EN SAVOIR PLUS « Malalay ». Siège social à la maison de quartier de Villejean, 2, rue de Bourgogne à Rennes. Tél : 02 99 14 59 35. Pour vos dons : CCP 526900M Rennes

uels sont les objectifs de l’association Malalay-Afghanistan ? Dans quel contexte a-t- elle été créée ? Le problème de base en Afghanistan c’est le manque d’éducation. En travaillant pour y remédier, on peut changer les mentalités. L’avenir de l’Afghanistan est lié à l’éducation. Notre association a été fondée par moi-même et des amies rennaises en réaction à la fermeture des écoles de filles.

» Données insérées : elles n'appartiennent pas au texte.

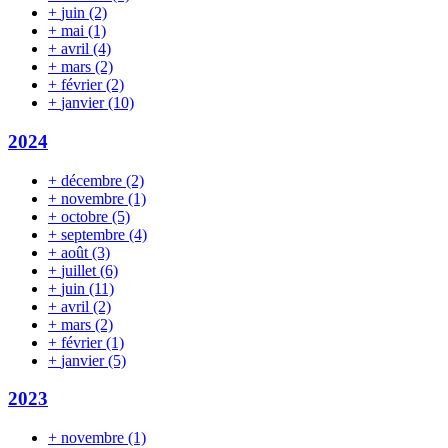
+
juin
(2)
+
mai
(1)
+
avril
(4)
+
mars
(2)
+
février
(2)
+
janvier
(10)
2024
+
décembre
(2)
+
novembre
(1)
+
octobre
(5)
+
septembre
(4)
+
août
(3)
+
juillet
(6)
+
juin
(11)
+
avril
(2)
+
mars
(2)
+
février
(1)
+
janvier
(5)
2023
+
novembre
(1)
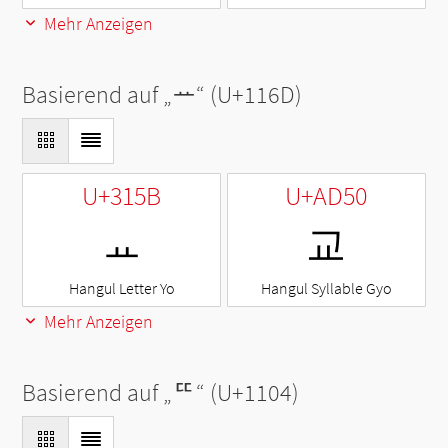
Mehr Anzeigen
Basierend auf „
ᅭ
“ (U+116D)
U+315B
U+AD50
ㅛ
교
Hangul Letter Yo
Hangul Syllable Gyo
Mehr Anzeigen
Basierend auf „
ᄄ
“ (U+1104)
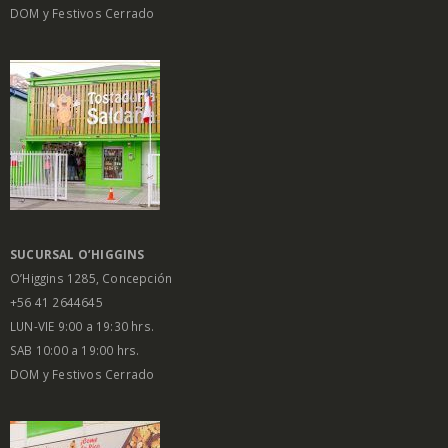
DOM y Festivos Cerrado
SUCURSAL O’HIGGINS
O’Higgins 1285, Concepción
+56 41 2644645
LUN-VIE 9:00 a 19:30 hrs.
SAB 10:00 a 19:00 hrs.
DOM y Festivos Cerrado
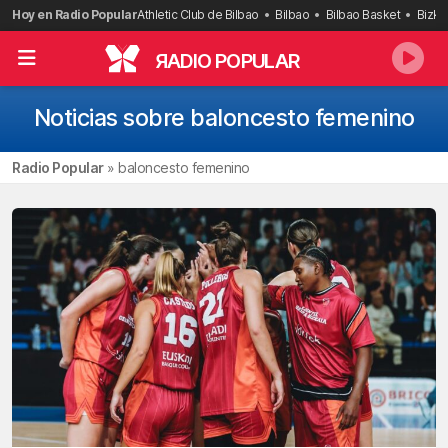
Saltar
Hoy en Radio Popular
Athletic Club de Bilbao
Bilbao
Bilbao Basket
Bizka
al
contenido
R
ADIO POPULAR
Noticias sobre baloncesto femenino
Radio Popular
»
baloncesto femenino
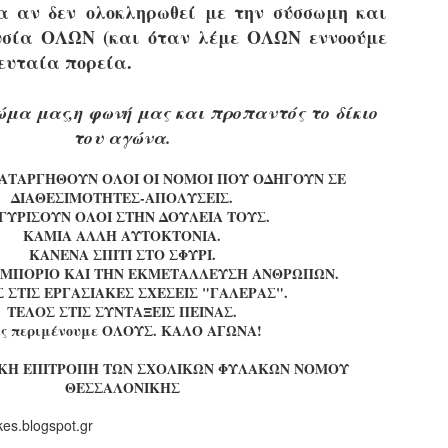
τμήματα δοκιμων Αστυφυλάκων Νάουσας, Γρεβενων
α αν δεν ολοκληρωθεί με την σύσσωμη και
και Μουζακίου το 2ο μέρος της Θεωρητικής
υσία ΟΛΩΝ (και όταν λέμε ΟΛΩΝ εννοούμε
εκπαίδευσης 4/5 - 31/5
ευταία πορεία.
τη έκδοση εγκυκλιου οδηγιών σχετικά με το χρονοδιάγραμμα
κπαίδευσης (θεωρητικής και πρακτικής) των νεοδιορισθέντων
.Α. της προκήρυξης 1Κ/2024, προχώρησε Τμήμα Εποπτείας
μα μας,η φωνή μας και προπαντός το δίκιο
νθρωπίνου Δυναμικού Δημοτικής Αστυνομίας, της Δ/νσης
του αγώνα.
ροσωπικού Τοπ. Αυτοδιοίκησης, της Γενικής Γραμματείας
ημόσιας Διοίκησης του Υπ. Εσωτερικών.
Δημοσιέυθηκε στο ΦΕΚ Β' 1682/26-03-2026 η
AR
ΑΤΑΡΓΗΘΟΥΝ ΟΛΟΙ ΟΙ ΝΟΜΟΙ ΠΟΥ ΟΔΗΓΟΥΝ ΣΕ
Απόφαση 16458 με θέμα;: «Εισαγωγική Εκπαίδευση -
27
ΔΙΑΘΕΣΙΜΟΤΗΤΕΣ-ΑΠΟΛΥΣΕΙΣ.
Επιμόρφωση του ειδικού ένστολου προσωπικού της
ΓΥΡΙΣΟΥΝ ΟΛΟΙ ΣΤΗΝ ΔΟΥΛΕΙΑ ΤΟΥΣ.
δημοτικής αστυνομίας»
ΚΑΜΙΑ ΑΛΛΗ ΑΥΤΟΚΤΟΝΙΑ.
ημοσιεύθηκε στο ΦΕΚ Β' 1682/26-03-2026 η Aπόφαση 16458 με
ΚΑΝΕΝΑ ΣΠΙΤΙ ΣΤΟ ΣΦΥΡΙ.
ίτλο: «Εισαγωγική Εκπαίδευση - Επιμόρφωση του ειδικού
ΕΜΠΟΡΙΟ ΚΑΙ ΤΗΝ ΕΚΜΕΤΑΛΛΕΥΣΗ ΑΝΘΡΩΠΩΝ.
νστολου προσωπικού της δημοτικής αστυνομίας».
 ΣΤΙΣ ΕΡΓΑΣΙΑΚΕΣ ΣΧΕΣΕΙΣ "ΓΑΛΕΡΑΣ".
ΤΕΛΟΣ ΣΤΙΣ ΣΥΝΤΑΞΕΙΣ ΠΕΙΝΑΣ.
ς περιμένουμε ΟΛΟΥΣ. ΚΑΛΟ ΑΓΩΝΑ!
ΙΚΗ ΕΠΙΤΡΟΠΗ ΤΩΝ ΣΧΟΛΙΚΩΝ ΦΥΛΑΚΩΝ ΝΟΜΟΥ
ΘΕΣΣΑΛΟΝΙΚΗΣ
Φωτορεπορτάζ από τις ορκωμοσίες των
AR
νεοπροσληφθέντων Δημοτιοκών Αστυνομικών
19
akes.blogspot.gr
(ανανεώνεται συνεχώς)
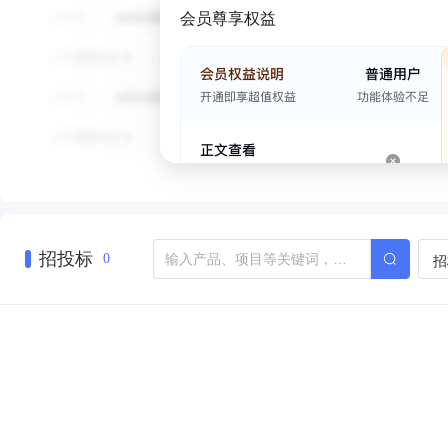
会员尊享权益
招投标
招
0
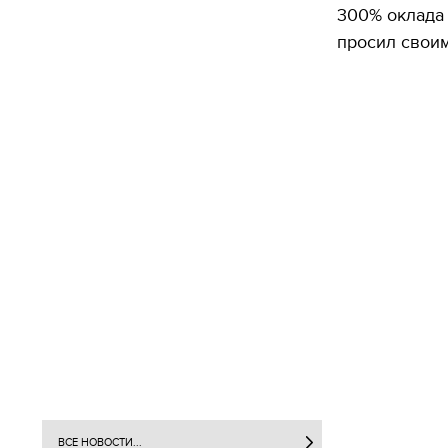
300% оклада 
просил своим
ВСЕ НОВОСТИ...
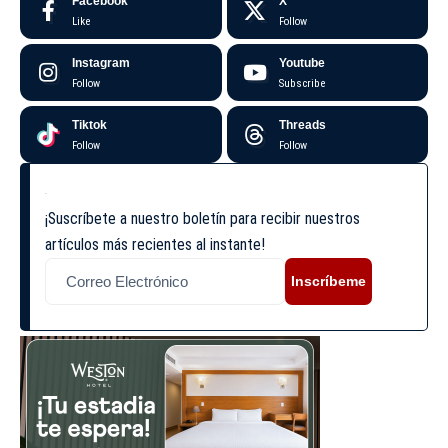
Facebook
X
Like
Follow
Instagram
Youtube
Follow
Subscribe
Tiktok
Threads
Follow
Follow
¡Suscríbete a nuestro boletín para recibir nuestros
artículos más recientes al instante!
Inscríbeme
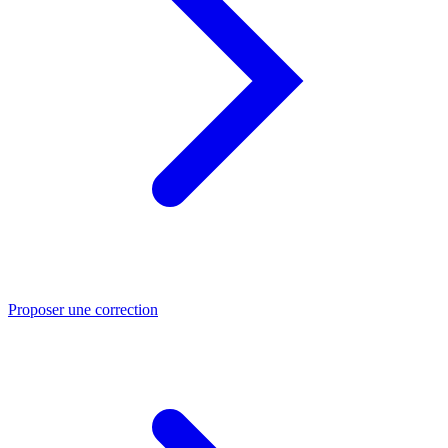
Proposer une correction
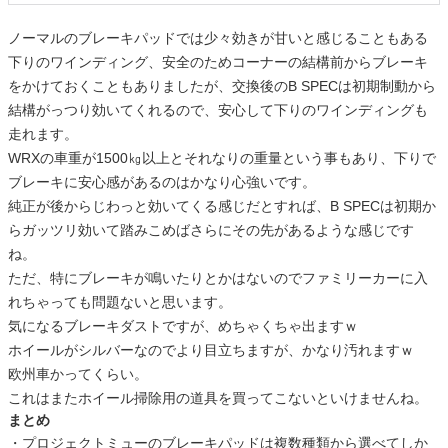
ノーマルのブレーキパッドでは少々効きが甘いと感じることもある
下りのワインディング、安全のためコーナーの結構前からブレーキ
をかけておくこともありましたが、交換後のB SPECは初期制動から
結構がっつり効いてくれるので、安心して下りのワインディングも
走れます。
WRXの車重が1500㎏以上とそれなりの重量という事もあり、下りで
ブレーキに安心感があるのはかなり心強いです。
純正が後からじわっと効いてくる感じだとすれば、B SPECは初期か
らガッツリ効いて踏みこめばさらにその先があるような感じです
ね。
ただ、特にブレーキが鳴いたりとかはないのでファミリーカーに入
れちゃっても問題ないと思います。
気になるブレーキダストですが、めちゃくちゃ出ますｗ
ホイールがシルバーなのでより目立ちますが、かなり汚れますｗ
欧州車かってくらい。
これはまたホイール掃除用の道具を買ってこないといけませんね。
まとめ
・プロジェクトミューのブレーキパッドは複数種類から選べてしか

Ensuite se sont jointes une douzaine de vannetaises. Malalay a pour but de lutter contre l’illettrisme des femmes et des enfants. En effet, leur autonomie et leur capacité d’intervention dans la société sont directement liées à l’alphabétisation. Nos phrases emblématiques sont « étudiez depuis le berceau jusqu’au tombeau » et « celui dans lequel demeure l’essence du savoir, domine tout ce qu’il entreprend »

Pouvez-vous faire un bilan de vos principales réalisations matérielles et éducatives ? Commentavez-vous obtenu les moyens nécessaires ? Notre action se situe à Estalef au Nord-est de Kaboul. Cette ville de 12000 habitants est ma ville natale a été détruite à 99% en 2001. Au début (de 1998 à 2002), nous avons conduit notre action depuis Peshawar en venant en aide aux réfugiés et par la prise en charge de deux enseignantes de l’école « Mahréfat ». En 2002, nous nous sommes fixé l’objectif de construire une école. « Atefa-é-Chahid » pour jeunes filles est inaugurée en mars 2003 par notre association. Une extension de l’école a été réalisée en 2005 avec forage d’un puits, achat d’un groupe électrogène et d’une pompe à eau. Aujourd’hui, l’école comprend 18 salles de classe, deux bureaux et une salle polyvalente. Elle accueille, chaque jour, 530 élèves, 16 enseignantes et 4 employées de service et d’administration. Depuis 2003, le personnel est pris en charge par le ministère de l’Éducation afghan. A force d’actions militantes, nous avons pu réaliser ce projet en partenariat avec l’ambassade de France en Afghanistan et les associations Eschân, qui regroupent les habitants d’Estalef résidant en Europe, l’Association Cadillacaise d’Echanges Interculturels Franco Afghans, l’association Intercommunalité Solidarité Afghane, nos donateurs et nos adhérents.

Quels sont vos besoins actuels mais aussi vos difficultés ? Nous avons déjà mis en place des ateliers professionnels (couture et broderie) et nous souhaitons en initier de nouveaux (informatique en particulier). Actuellement, nous avons un projet de construction d’un centre de formation professionnelle à Estalef. Nous recherchons des fonds pour pouvoir réaliser ce projet vital dans cette ville.

Vous allez régulièrement à Estalef ? Ne craignezvous pas pour votre sécurité ? L’école a-t-elle subi des attaques ou des destructions ? Nous n’avons jamais eu de problème de sécurité. Les habitants ont aussi contribué à l’achat et à l’aménagement, ce qui facilite bien des choses. Mais c’est clair que le pays a beaucoup de problèmes, politiques, économiques, sociaux. En Afghanistan, partout, il y a des risques comme dans le monde entier. Mais cela ne m’empêche pas de me rendre sur place régulièrement.

Quelles réflexions tirez-vous de cette expérience pour ce qui concerne l’avenir de l’Afghanistan ? A titre personnel, l’Afghanistan, que j’ai du fuir en 1990, m’a donné beaucoup d’opportunités. Actuellement, je suis entre deux pays que j’aime beaucoup. Nous avons été capables dans une logique citoyenne et associative de réaliser ce projet à force de persévérance. Si les aides des États étaient beaucoup plus importantes pour ce qui concerne les besoins de la population afghane dans les domaines éducatifs, sociaux et culturels nous pourrions réaliser beaucoup de projets similaires. En alliant la solidarité ici, avec un dialogue constructif avec la population afghane là bas, nous apporterions une contribution essentielle à la construction d’un avenir de paix pour ce pays meurtri par la guerre. Les forces pour cela existent en Afghanistan. Le peuple afghan a besoin de nous.